Page |
An integrated approach to the design of supercavitating underwater vehicles

Ahn, Seong Sik 09 May 2007 (has links)
A supercavitating vehicle, a next-generation underwater vehicle capable of changing the paradigm of modern marine warfare, exploits supercavitation as a means to reduce drag and achieve extremely high submerged speeds. In supercavitating flows, a low-density gaseous cavity entirely envelops the vehicle and as a result the vehicle is in contact with liquid water only at its nose and partially over the afterbody. Hence, the vehicle experiences a substantially reduced skin drag and can achieve much higher speed than conventional vehicles. The development of a controllable and maneuvering supercavitating vehicle has been confronted with various challenging problems such as the potential instability of the vehicle, the unsteady nature of cavity dynamics, the complex and non-linear nature of the interaction between vehicle and cavity. Furthermore, major questions still need to be resolved regarding the basic configuration of the vehicle itself, including its control surfaces, the control system, and the cavity dynamics. In order to answer these fundamental questions, together with many similar ones, this dissertation develops an integrated simulation-based design tool to optimize the vehicle configuration subjected to operational design requirements, while predicting the complex coupled behavior of the vehicle for each design configuration. Particularly, this research attempts to include maneuvering flight as well as various operating trim conditions directly in the vehicle configurational optimization. This integrated approach provides significant improvement in performance in the preliminary design phase and indicates that trade-offs between various performance indexes are required due to their conflicting requirements. This dissertation also investigates trim conditions and dynamic characteristics of supercavitating vehicles through a full 6 DOF model. The influence of operating conditions, and cavity models and their memory effects on trim is analyzed and discussed. Unique characteristics are identified, e.g. the cavity memory effects introduce a favorable stabilizing effect by providing restoring fins and planing forces. Furthermore, this research investigates the flight envelope of a supercavitating vehicle, which is significantly different from that of a conventional vehicle due to different hydrodynamic coefficients as well as unique operational conditions.

What is expected |
Using the abstract on supercavitating underwater vehicles above, decide whether each statement agrees with it. Answer yes or no for each, and quote the words that decide it.
1. The vehicle touches liquid water only at its nose and partly over the afterbody.
2. Cavity memory effects are found to destabilize the vehicle.
3. A supercavitating vehicle's flight envelope is much the same as a conventional vehicle's.

Given entries |
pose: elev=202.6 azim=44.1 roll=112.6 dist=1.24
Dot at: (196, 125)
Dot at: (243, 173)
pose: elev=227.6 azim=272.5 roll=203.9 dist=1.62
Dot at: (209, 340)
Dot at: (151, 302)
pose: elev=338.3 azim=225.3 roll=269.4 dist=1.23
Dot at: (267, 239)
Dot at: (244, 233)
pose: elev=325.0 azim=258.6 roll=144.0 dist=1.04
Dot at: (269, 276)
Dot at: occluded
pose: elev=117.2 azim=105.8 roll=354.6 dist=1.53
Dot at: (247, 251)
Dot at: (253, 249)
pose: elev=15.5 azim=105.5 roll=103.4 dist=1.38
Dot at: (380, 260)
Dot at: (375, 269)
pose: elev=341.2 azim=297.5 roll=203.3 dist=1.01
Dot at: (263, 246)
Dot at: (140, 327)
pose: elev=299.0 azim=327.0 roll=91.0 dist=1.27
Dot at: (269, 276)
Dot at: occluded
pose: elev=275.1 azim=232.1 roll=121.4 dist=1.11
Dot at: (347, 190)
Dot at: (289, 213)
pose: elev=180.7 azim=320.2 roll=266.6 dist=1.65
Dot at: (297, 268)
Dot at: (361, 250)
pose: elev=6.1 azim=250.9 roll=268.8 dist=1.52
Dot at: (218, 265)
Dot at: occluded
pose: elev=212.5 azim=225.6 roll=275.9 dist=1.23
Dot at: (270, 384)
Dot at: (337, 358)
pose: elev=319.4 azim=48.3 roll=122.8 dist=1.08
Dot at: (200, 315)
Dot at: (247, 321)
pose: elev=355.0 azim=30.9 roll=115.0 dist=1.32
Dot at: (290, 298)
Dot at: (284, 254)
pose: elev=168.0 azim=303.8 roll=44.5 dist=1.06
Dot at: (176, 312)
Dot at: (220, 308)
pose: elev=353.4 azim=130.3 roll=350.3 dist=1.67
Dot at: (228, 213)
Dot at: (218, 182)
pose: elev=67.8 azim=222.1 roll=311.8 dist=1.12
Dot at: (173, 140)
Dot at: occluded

Reply |
1. Yes: "the vehicle is in contact with liquid water only at its nose and partially over the afterbody"
2. No: "the cavity memory effects introduce a favorable stabilizing effect"
3. No: "which is significantly different from that of a conventional vehicle"